Modifying a Dataset
In some cases, you may want to modify a dataset. For example, you may want to use a different microphone geometry or want a different environment. Let’s say you want to use the miniDSP UMA 16 channel microphone array, a popular MEMS microphone array. The geometric layout is available in the Acoular
package.
[3]:
import acoular
from pathlib import Path
import matplotlib.pyplot as plt
uma_file = Path(acoular.__file__).parent / 'xml' / 'minidsp_uma16.xml'
mg = acoular.MicGeom(from_file=uma_file)
plt.figure()
plt.scatter(mg.mpos[0], mg.mpos[1])
plt.show()
Changing the underlying dataset configuration
Each dataset in the acoupipe.datasets
module has its own default configuration object, which, after instantiation of the dataset class, is available as the config
attribute.
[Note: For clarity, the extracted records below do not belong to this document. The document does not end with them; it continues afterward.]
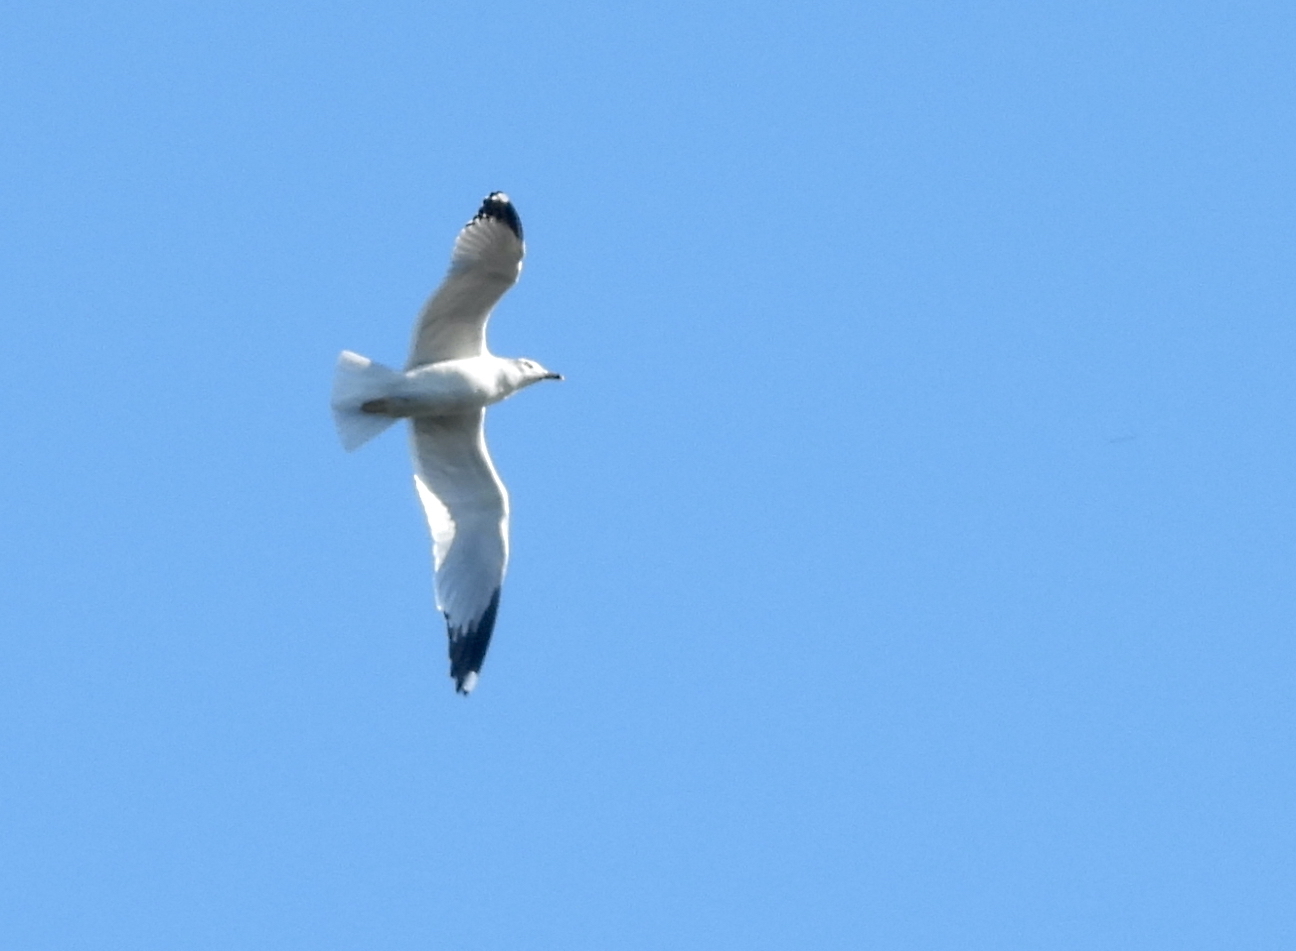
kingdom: Animalia
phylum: Chordata
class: Aves
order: Charadriiformes
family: Laridae
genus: Larus
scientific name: Larus delawarensis
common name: Ring-billed gull
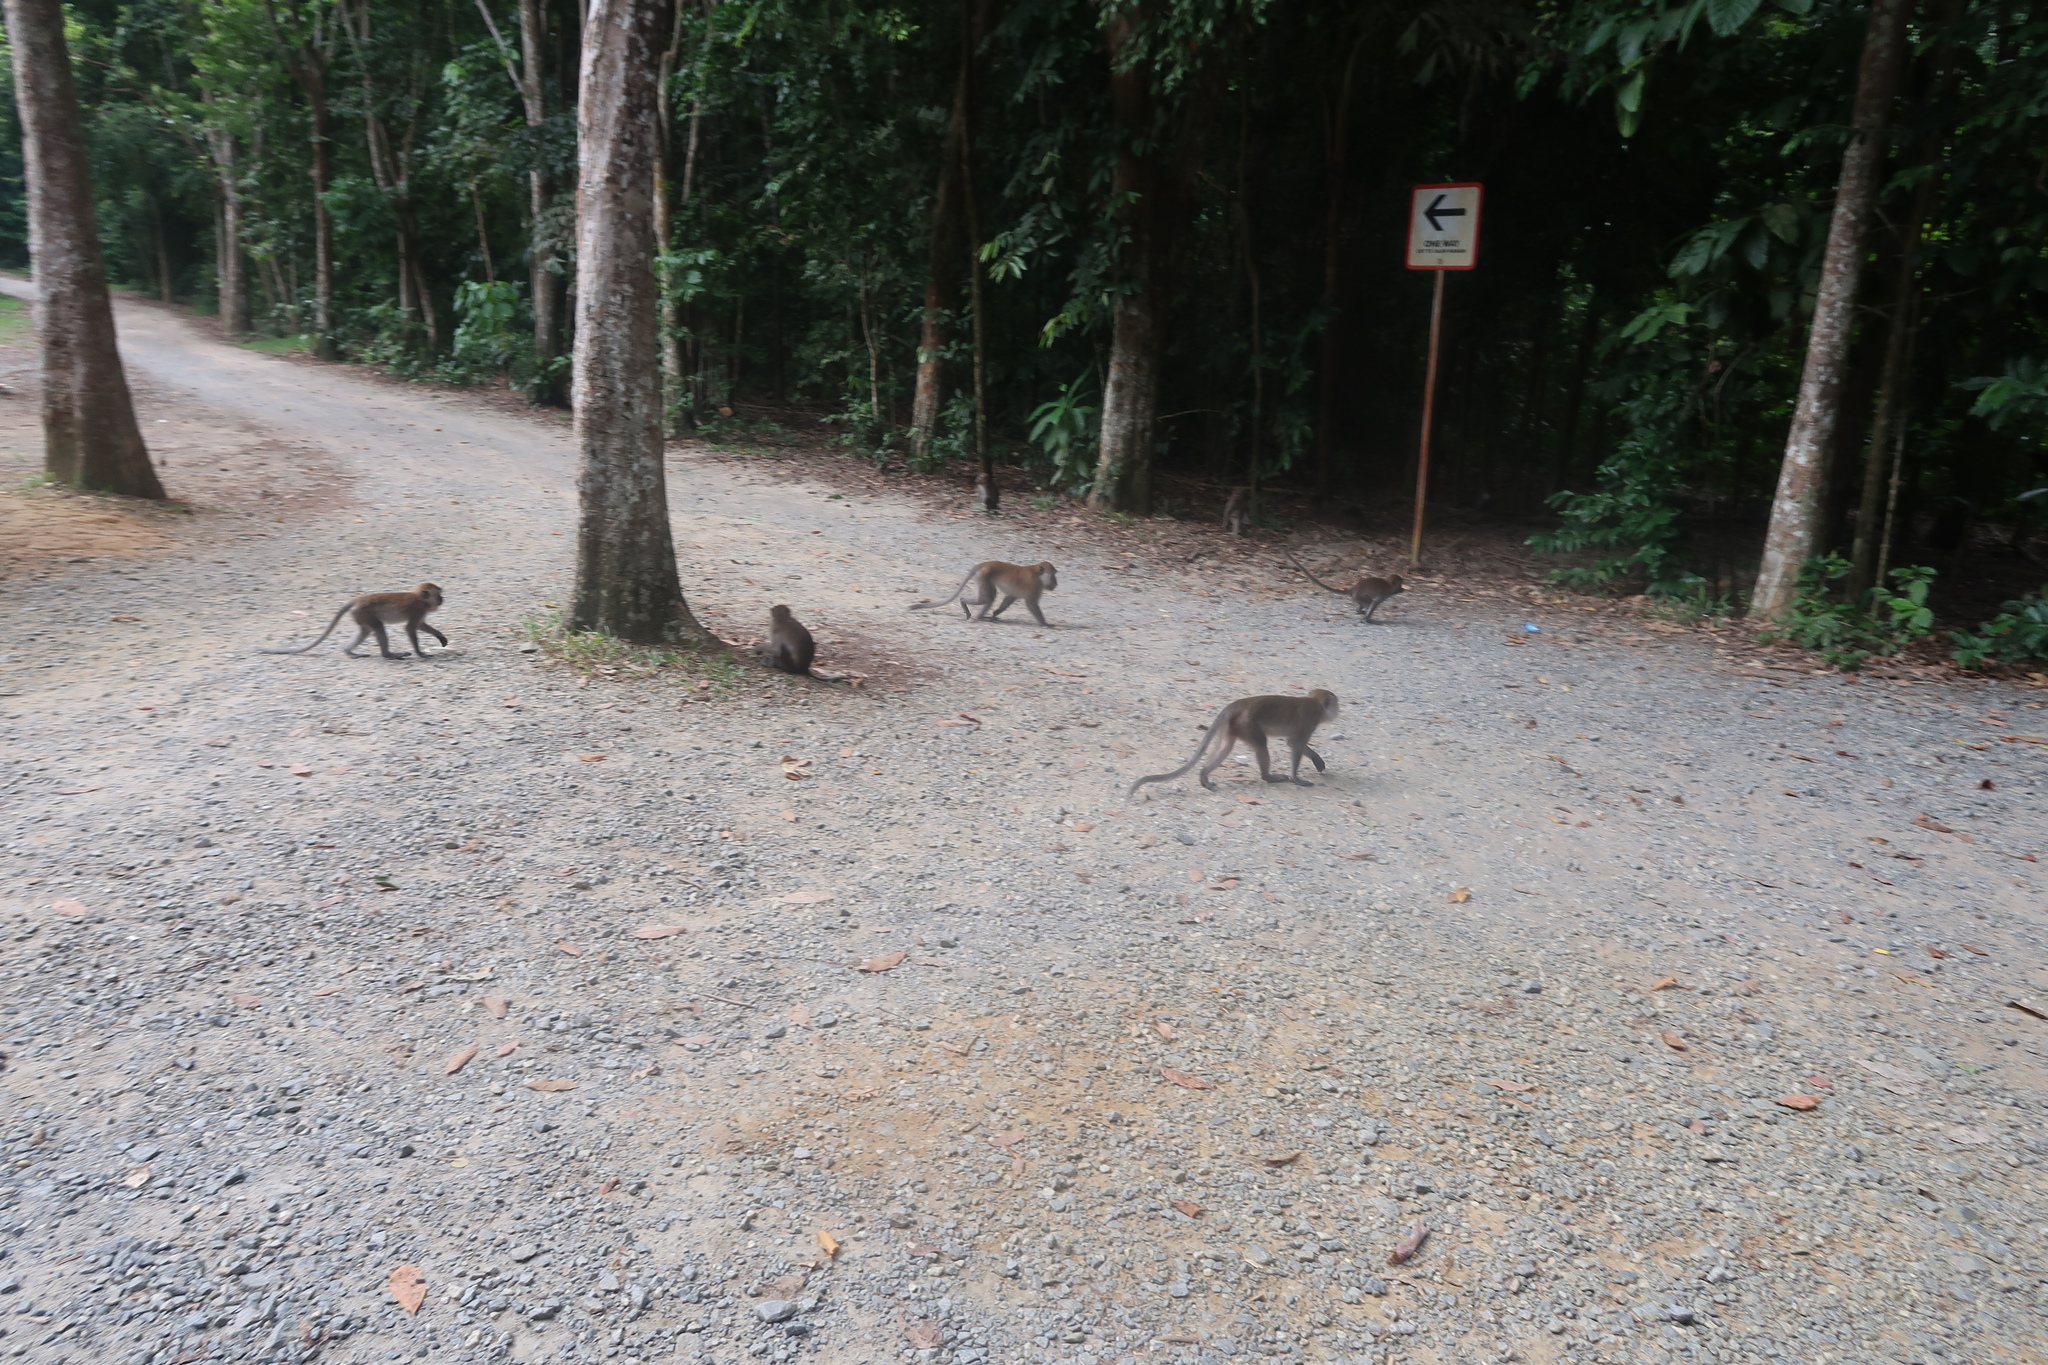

The configuration object holds all necessary objects needed to generate the dataset. For example, the microphone geometry is stored in the mics
attribute.
[5]:
from acoupipe.datasets.synthetic import DatasetSynthetic
dataset = DatasetSynthetic()
plt.figure()
plt.scatter(
dataset.config.mics.mpos[0],
dataset.config.mics.mpos[1])
plt.show()
Theoretically, one could change the microphone geometry by directly modifying the mics
attribute. However, this is not recommended, as the configuration object is not aware of the change. A better way is to subclass a new configuration object and to overwrite the method responsible for creating the microphone geometry. In this case, the method is called create_mics
. We could also change the speed of sound by changing the environment created in the create_env
method. Both methods are
called during the instantiation of the dataset, so we need to overwrite it before we create the dataset.
[6]:
from acoupipe.datasets.synthetic import DatasetSyntheticConfig
class ConfigUMA(DatasetSyntheticConfig):
def create_mics(self):
uma_file = Path(acoular.__file__).parent / 'xml' / 'minidsp_uma16.xml'
return acoular.MicGeom(from_file=uma_file)
def create_env(self):
return acoular.Environment(c=345.0)
With the new configuration object, we can create a new dataset that uses the UMA 16 microphone array.
[8]:
config = ConfigUMA()
dataset_uma = DatasetSynthetic(config=config)
plt.figure()
plt.scatter(
dataset_uma.config.mics.mpos[0],
dataset_uma.config.mics.mpos[1])
plt.show()
It’s worth noting that the grid has changed as well, as it is scaled by the microphone geometries aperture size (see the create_grid
method for details).
Now one can extract the data from the dataset as usual, e.g., the source mapping.
[13]:
data_generator = dataset_uma.generate(
split='training', features=['sourcemap'],
f=4000, size=1000, progress_bar=False)
data = next(data_generator)
Lm = acoular.L_p(data['sourcemap'].T) # convert to dB
plt.figure()
plt.imshow(Lm, origin='lower', extent=dataset_uma.config.grid.extend(),
cmap='viridis', vmin=Lm.max() - 20, vmax=Lm.max())
plt.colorbar(label='L_p [dB]')
plt.xlabel('x [m]')
plt.ylabel('y [m]')
plt.show()